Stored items
******
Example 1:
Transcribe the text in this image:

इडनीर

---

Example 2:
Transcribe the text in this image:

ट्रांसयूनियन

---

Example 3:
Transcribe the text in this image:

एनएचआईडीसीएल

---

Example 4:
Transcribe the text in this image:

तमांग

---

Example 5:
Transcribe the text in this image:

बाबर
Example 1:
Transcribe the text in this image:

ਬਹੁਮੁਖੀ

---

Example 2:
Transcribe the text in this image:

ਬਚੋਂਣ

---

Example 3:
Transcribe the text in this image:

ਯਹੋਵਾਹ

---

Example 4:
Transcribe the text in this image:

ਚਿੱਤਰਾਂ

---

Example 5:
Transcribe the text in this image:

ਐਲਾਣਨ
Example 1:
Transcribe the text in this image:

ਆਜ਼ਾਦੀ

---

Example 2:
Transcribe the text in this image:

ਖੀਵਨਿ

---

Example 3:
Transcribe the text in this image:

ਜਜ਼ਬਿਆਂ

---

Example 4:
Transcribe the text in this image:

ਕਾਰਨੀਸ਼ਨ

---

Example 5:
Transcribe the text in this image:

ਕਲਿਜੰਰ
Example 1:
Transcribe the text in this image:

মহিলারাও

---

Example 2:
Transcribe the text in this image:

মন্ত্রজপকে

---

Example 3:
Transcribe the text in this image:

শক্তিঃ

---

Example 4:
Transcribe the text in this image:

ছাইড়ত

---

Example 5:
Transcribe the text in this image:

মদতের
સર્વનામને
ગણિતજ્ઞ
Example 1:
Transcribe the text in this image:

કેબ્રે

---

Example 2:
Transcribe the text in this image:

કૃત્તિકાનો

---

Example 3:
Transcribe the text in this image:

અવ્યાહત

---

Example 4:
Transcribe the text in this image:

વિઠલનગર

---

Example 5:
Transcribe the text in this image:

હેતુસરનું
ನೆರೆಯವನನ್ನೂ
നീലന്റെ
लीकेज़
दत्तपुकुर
******
* Task item
Repeat each record verbatim.

* Task result
Example 1:
Transcribe the text in this image:

इडनीर

---

Example 2:
Transcribe the text in this image:

ट्रांसयूनियन

---

Example 3:
Transcribe the text in this image:

एनएचआईडीसीएल

---

Example 4:
Transcribe the text in this image:

तमांग

---

Example 5:
Transcribe the text in this image:

बाबर
Example 1:
Transcribe the text in this image:

ਬਹੁਮੁਖੀ

---

Example 2:
Transcribe the text in this image:

ਬਚੋਂਣ

---

Example 3:
Transcribe the text in this image:

ਯਹੋਵਾਹ

---

Example 4:
Transcribe the text in this image:

ਚਿੱਤਰਾਂ

---

Example 5:
Transcribe the text in this image:

ਐਲਾਣਨ
Example 1:
Transcribe the text in this image:

ਆਜ਼ਾਦੀ

---

Example 2:
Transcribe the text in this image:

ਖੀਵਨਿ

---

Example 3:
Transcribe the text in this image:

ਜਜ਼ਬਿਆਂ

---

Example 4:
Transcribe the text in this image:

ਕਾਰਨੀਸ਼ਨ

---

Example 5:
Transcribe the text in this image:

ਕਲਿਜੰਰ
Example 1:
Transcribe the text in this image:

মহিলারাও

---

Example 2:
Transcribe the text in this image:

মন্ত্রজপকে

---

Example 3:
Transcribe the text in this image:

শক্তিঃ

---

Example 4:
Transcribe the text in this image:

ছাইড়ত

---

Example 5:
Transcribe the text in this image:

মদতের
સર્વનામને
ગણિતજ્ઞ
Example 1:
Transcribe the text in this image:

કેબ્રે

---

Example 2:
Transcribe the text in this image:

કૃત્તિકાનો

---

Example 3:
Transcribe the text in this image:

અવ્યાહત

---

Example 4:
Transcribe the text in this image:

વિઠલનગર

---

Example 5:
Transcribe the text in this image:

હેતુસરનું
ನೆರೆಯವನನ್ನೂ
നീലന്റെ
लीकेज़
दत्तपुकुर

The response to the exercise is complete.